The financial markets always seem to do something that causes me to shake my head and chuckle. This week it involved smart phone maker Palm (PALM).
Shares of the stock jumped on reports that the company has put itself up for sale and is working with investment banks to find a buyer. PALM rose even higher yesterday after a new regulatory filing revealed that Harbinger Capital acquired a 9.48% stake in the company.
The problem is that PALM is on the verge of bankruptcy. It is burning through cash and has more debt than assets, meaning that it has negative book value. Its phones aren’t selling very well either. In fact, during its last conference call, the company admitted that resellers’ inventories of Palm phones were too high. These are not the types of things you want to see in an investment.

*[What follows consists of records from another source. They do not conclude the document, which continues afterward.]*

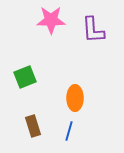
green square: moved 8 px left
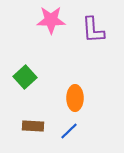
green square: rotated 20 degrees counterclockwise
brown rectangle: rotated 70 degrees counterclockwise
blue line: rotated 30 degrees clockwise
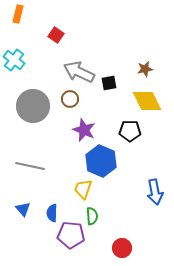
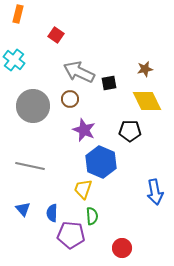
blue hexagon: moved 1 px down
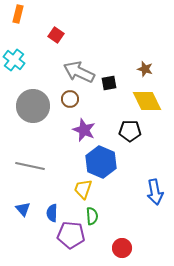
brown star: rotated 28 degrees clockwise
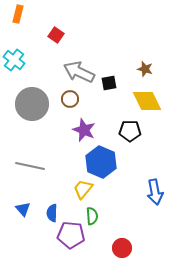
gray circle: moved 1 px left, 2 px up
yellow trapezoid: rotated 20 degrees clockwise
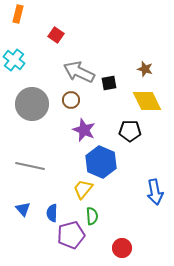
brown circle: moved 1 px right, 1 px down
purple pentagon: rotated 20 degrees counterclockwise
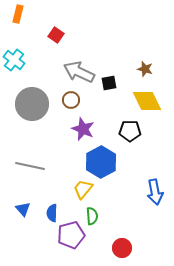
purple star: moved 1 px left, 1 px up
blue hexagon: rotated 8 degrees clockwise
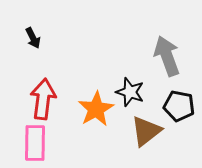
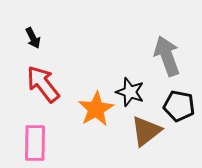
red arrow: moved 15 px up; rotated 45 degrees counterclockwise
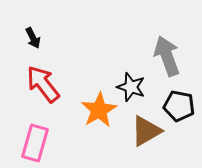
black star: moved 1 px right, 5 px up
orange star: moved 3 px right, 1 px down
brown triangle: rotated 8 degrees clockwise
pink rectangle: rotated 15 degrees clockwise
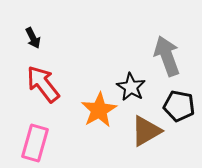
black star: rotated 12 degrees clockwise
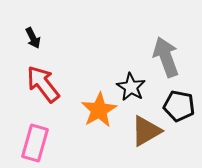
gray arrow: moved 1 px left, 1 px down
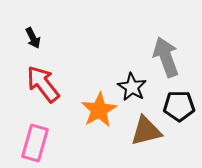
black star: moved 1 px right
black pentagon: rotated 12 degrees counterclockwise
brown triangle: rotated 16 degrees clockwise
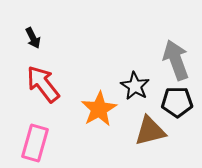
gray arrow: moved 10 px right, 3 px down
black star: moved 3 px right, 1 px up
black pentagon: moved 2 px left, 4 px up
orange star: moved 1 px up
brown triangle: moved 4 px right
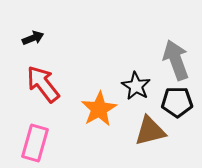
black arrow: rotated 85 degrees counterclockwise
black star: moved 1 px right
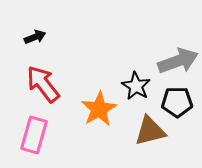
black arrow: moved 2 px right, 1 px up
gray arrow: moved 2 px right, 1 px down; rotated 90 degrees clockwise
pink rectangle: moved 1 px left, 8 px up
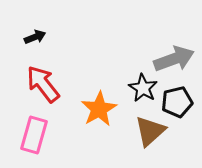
gray arrow: moved 4 px left, 2 px up
black star: moved 7 px right, 2 px down
black pentagon: rotated 12 degrees counterclockwise
brown triangle: rotated 28 degrees counterclockwise
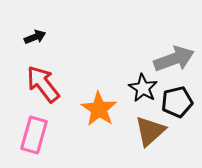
orange star: rotated 9 degrees counterclockwise
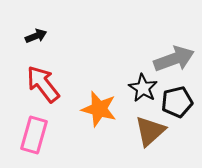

So, why are people buying shares? There is an assumption that the company’s smart phone patents have value. I own a Palm Pre. It’s a good phone, but it is not without problems. In fact, I think the software updates have made the phone worse, not better. Plus, I am on my second Pre in less than a year because the keyboard on the first one broke.
The biggest question, however, is competition. Apple’s (NASDAQ:AAPL) next generation iPhone will do most of the things Palm’s Pre can do, and probably better. Google’s smart phone technology is arguably just as good. (In fact, I use Google to sync my contacts and calendar between my phone and both my work and home PCs.) Microsoft (NASDAQ:MSFT) is about to unveil a new mobile operating phone system of its own. Therefore, Palm faces a steep uphill battle even if it survives.
Given that Palm does have relationships with the mobile phone companies and does have certain patents, there might be underlying value, but how much is very hard to determine. In fact, I would guess that 99% of the people buying Palm stock this week don’t have any idea. I know that I don’t, which is partially why I refuse to buy the stock.
When it comes to investing, one should never buy what one cannot value. It’s a rule that has evidently been lost on many investors who chose momentum over true analysis this week.
THE WEEK AHEAD
First-quarter earnings season will hit full stride next week with more than 100 S&P 500 members reporting. Financial companies will be in the spotlight with Citigroup (NYSE:C) on Monday, Goldman Sachs (NYSE:GS) on Tuesday, Wells Fargo (NYSE:WFC) on Wednesday, Capital One (NYSE:COF) on Thursday and many of their competitors reporting.
The week will belong to large-cap and mega-cap companies with several Dow components releasing results. International Business Machines (NYSE:IBM) is scheduled for Monday. Coca-Cola (NYSE:KO) and Johnson & Johnson (NYSE:JNJ) will report on Tuesday. Wednesday features United Technologies (NYSE:UTX). American Express (NYSE:AXP), Microsoft (MSFT) and Verizon (NYSE:VZ) report on Thursday. Travelers (NYSE:TRV) ends the week with its report on Friday.
The economic calendar does not provide much competition for the headlines, though there will be a few reports of interest. The Conference Board will release its latest leading indicators index on Monday. March producer prices (PPI) and existing home sales data will be published on Thursday. March durable goods orders and new home sales numbers are slotted for Friday.
No Fed officials are scheduled to make public speeches. The next Fed meeting will be held at the end of the month.